The Charbonneau family is surviving — which is not the same as whole. Marguerite sells violets on the Rue de Rivoli with twelve-year-old Alain, who has always drawn the same cracked bell on every wall without knowing why. Mathis counts bread in the palace kitchen of Napoleon Bonaparte, pressing a pewter button against his chest each morning like a prayer. Bastien has disappeared into the underground church of Saint-Germain-l'Auxerrois, going deeper each night into passages that predate the city above them — passages that are warm when they should be cold, and hum with something that has no name.

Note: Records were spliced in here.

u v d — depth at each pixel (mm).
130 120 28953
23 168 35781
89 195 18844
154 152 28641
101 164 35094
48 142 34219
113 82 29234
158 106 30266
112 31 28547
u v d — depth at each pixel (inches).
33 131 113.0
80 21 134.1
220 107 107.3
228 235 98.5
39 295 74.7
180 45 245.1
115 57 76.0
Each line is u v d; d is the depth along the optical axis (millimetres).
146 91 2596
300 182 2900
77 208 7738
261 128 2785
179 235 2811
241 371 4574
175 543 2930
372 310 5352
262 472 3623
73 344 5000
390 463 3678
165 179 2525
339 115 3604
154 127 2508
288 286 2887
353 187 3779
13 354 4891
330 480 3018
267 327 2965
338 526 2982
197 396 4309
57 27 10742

Somewhere below Paris, in the limestone that has been carrying the city's dead for longer than anyone currently living has been alive, a bell is carved into the ancient stone. The same bell Alain draws on walls. The same bell on the token Marguerite keeps outside its box now, where it can be seen.
The same bell on the token carried by the masked figure who moves through the underground network of the Companions of Jehu — the man who built these passages, who has been watching over the Charbonneau family from the dark for seven years.

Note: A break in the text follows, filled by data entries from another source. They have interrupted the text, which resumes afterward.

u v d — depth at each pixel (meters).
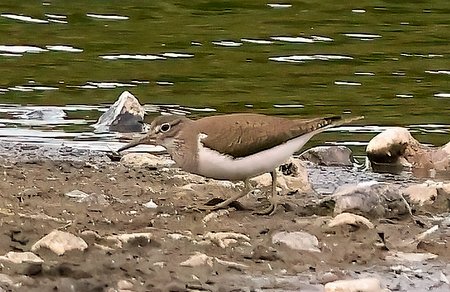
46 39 23.05
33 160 14.88
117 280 9.32
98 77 20.55
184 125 11.93
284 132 11.77
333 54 22.33
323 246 10.74
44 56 21.84
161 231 10.98
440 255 10.79
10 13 25.00
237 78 20.56
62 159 15.24
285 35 23.72
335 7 26.36
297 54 22.28
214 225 11.36
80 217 11.41
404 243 11.15
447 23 24.92
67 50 22.30
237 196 12.12
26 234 10.44
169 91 19.70
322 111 18.47
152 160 15.22
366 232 11.15
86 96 19.42
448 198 12.95
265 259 10.28
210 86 20.03
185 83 20.22
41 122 17.83
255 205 12.48
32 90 19.62
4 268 9.38
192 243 10.55
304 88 19.97
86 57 21.86
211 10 25.97
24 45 22.52
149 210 11.97
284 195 13.30
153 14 25.52
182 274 9.65
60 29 23.86
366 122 18.11
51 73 20.72
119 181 13.57
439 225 11.86
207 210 12.00
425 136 17.42
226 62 21.70
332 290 9.45
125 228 11.10
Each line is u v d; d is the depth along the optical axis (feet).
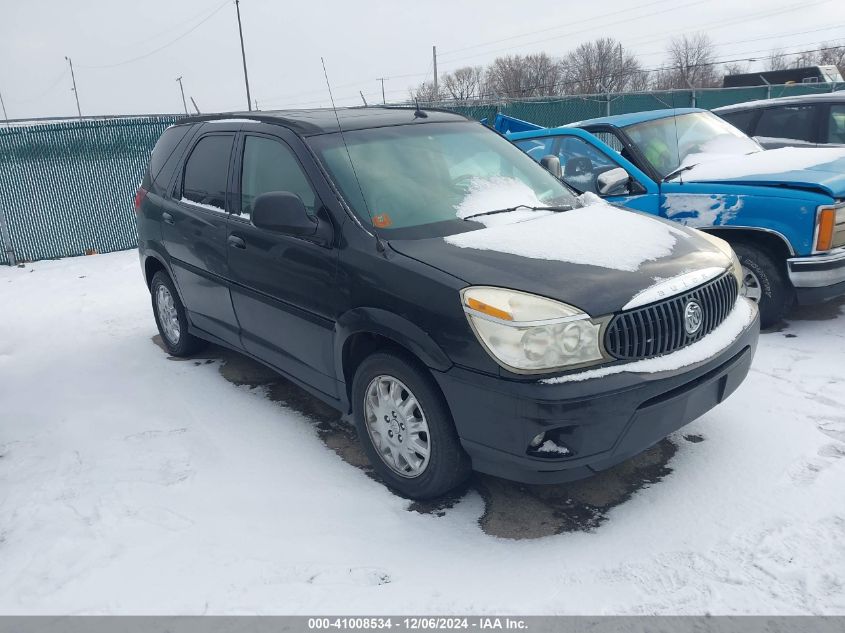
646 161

A gothic historical novel about a family separated by revolution and survival, a resistance network hidden beneath Napoleonic Paris, and the ancient limestone that has been keeping the city's secrets since before anyone thought to ask what the city was built on.
Some things persist below the level at which the world above makes its decisions. The stone remembers everything.
A companion novel to The Bells of Hunger, continuing the Requiem for Paris series.